• _EXERCISE INSTRUCTIONS_: Of the lines below, write out exactly those from the line with "ring pip: (256, 263)" through the line with "middle dip: (205, 299)", both included, and skip the rest.

::: SUPPLIED RECORDS :::

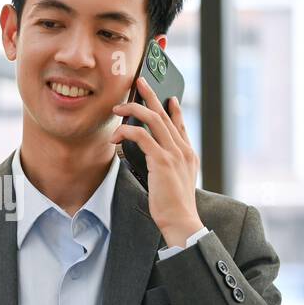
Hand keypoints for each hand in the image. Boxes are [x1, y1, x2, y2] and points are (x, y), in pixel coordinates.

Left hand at [111, 76, 204, 245]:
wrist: (181, 221)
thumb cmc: (172, 206)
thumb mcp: (172, 181)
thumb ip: (163, 166)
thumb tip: (144, 155)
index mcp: (188, 154)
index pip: (180, 125)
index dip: (174, 109)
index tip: (169, 98)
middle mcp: (183, 150)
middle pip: (165, 114)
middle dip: (151, 96)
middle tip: (140, 82)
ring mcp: (174, 154)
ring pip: (153, 120)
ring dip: (133, 110)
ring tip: (118, 108)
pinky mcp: (162, 161)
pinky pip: (142, 137)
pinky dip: (127, 132)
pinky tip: (116, 136)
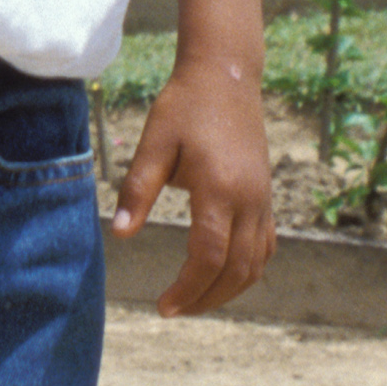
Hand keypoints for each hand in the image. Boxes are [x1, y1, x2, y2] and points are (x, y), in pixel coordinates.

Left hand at [112, 54, 274, 317]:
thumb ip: (137, 190)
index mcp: (220, 189)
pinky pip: (265, 246)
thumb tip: (119, 234)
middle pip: (236, 270)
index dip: (187, 288)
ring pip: (256, 263)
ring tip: (195, 301)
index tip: (163, 306)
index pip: (208, 257)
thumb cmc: (184, 106)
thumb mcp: (153, 143)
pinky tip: (223, 276)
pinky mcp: (266, 195)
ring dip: (228, 290)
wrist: (226, 75)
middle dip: (205, 299)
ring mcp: (263, 198)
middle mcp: (249, 199)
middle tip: (173, 310)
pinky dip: (247, 270)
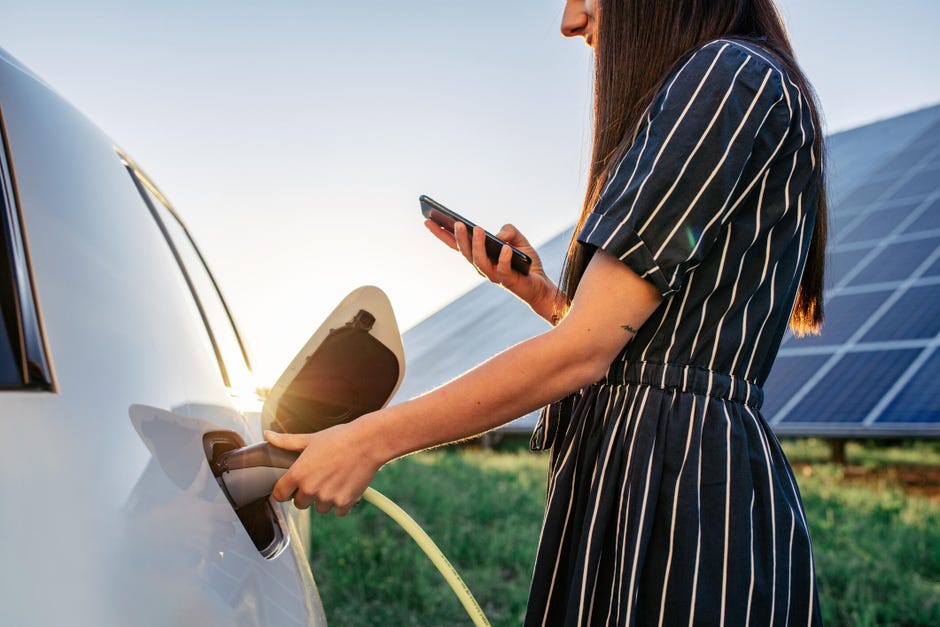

:::

• _SOLUTION TO THE PROBLEM_:
ring pip: (256, 263)
ring tip: (195, 301)
index tip: (163, 306)
index pip: (208, 257)
thumb cmc: (184, 106)
thumb mcp: (153, 143)
pinky tip: (223, 276)
pinky mcp: (266, 195)
ring dip: (228, 290)
wrist: (226, 75)
middle dip: (205, 299)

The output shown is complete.